Getting the Full Response

.entity(…​) returns only the parsed object. If you also need the underlying ChatResponse — for token usage, observability metadata, or anything beyond the entity — use .responseEntity(…​):

ResponseEntity<ChatResponse, ActorsFilms> result = chatClient.prompt()
    .user("Generate the filmography for a random actor.")
    .call()
    .responseEntity(ActorsFilms.class);

ActorsFilms films = result.entity();
ChatResponse raw = result.response();
long totalTokens = raw.getMetadata().getUsage().getTotalTokens();

It has the same overload set as .entity(…​) — Class, ParameterizedTypeReference, custom StructuredOutputConverter, and the EntityParamSpec consumer all apply.

Custom and Non-JSON Output

When the built-in JSON parsing is not enough — the model wraps JSON in markdown fences, or you need a non-JSON format such as YAML or CSV — pass your own StructuredOutputConverter<T> to .entity(…​). See Output Converters.

Cheat Sheet

You need Use

Default — works on every provider

.entity(Type.class)

Generic types like List<T>, Map<K,V>

.entity(new ParameterizedTypeReference<…​>() {})
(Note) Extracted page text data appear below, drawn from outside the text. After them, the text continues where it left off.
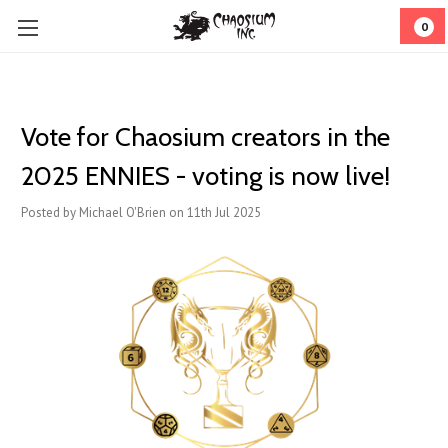
0
Vote for Chaosium creators in the
2025 ENNIES - voting is now live!
Posted by Michael O'Brien on 11th Jul 2025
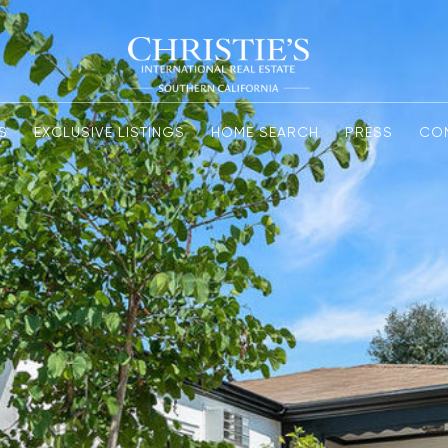
S
EXCLUSIVE LISTINGS
HOME SEARCH
PRESS
CO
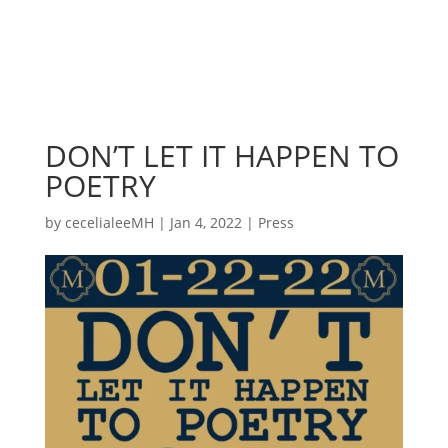
DON’T LET IT HAPPEN TO
POETRY
by
cecelialeeMH
|
Jan 4, 2022
|
Press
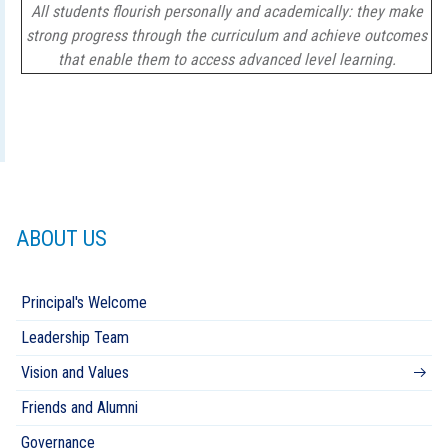
All students flourish personally and academically: they make
strong progress through the curriculum and achieve outcomes
that enable them to access advanced level learning.
ABOUT US
Principal's Welcome
Leadership Team
Vision and Values
Friends and Alumni
Governance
Don’t fail on malformed output

.entity(Type.class, spec → spec.validateSchema())

Stronger upstream guarantees from the provider

.entity(Type.class, spec → spec.useProviderStructuredOutput())

Both — request constraint + response retry

.entity(Type.class, spec → spec.useProviderStructuredOutput().validateSchema())

Token usage / metadata alongside the entity

.responseEntity(…​) (same overloads)

Model wraps JSON in markdown fences, or non-JSON format

Implement StructuredOutputConverter<T> and pass it to .entity(…​)

Streaming responses

Not supported — .entity(…​) is .call()-only; .stream() returns text chunks, not typed objects

Structured output is a best effort to convert the model output into a structured type. The model is not guaranteed to return the requested structure. Use validateSchema() and/or useProviderStructuredOutput() when correctness matters.
The StructuredOutputConverter is not used for LLM Tool Calling, as this feature inherently provides structured outputs by default.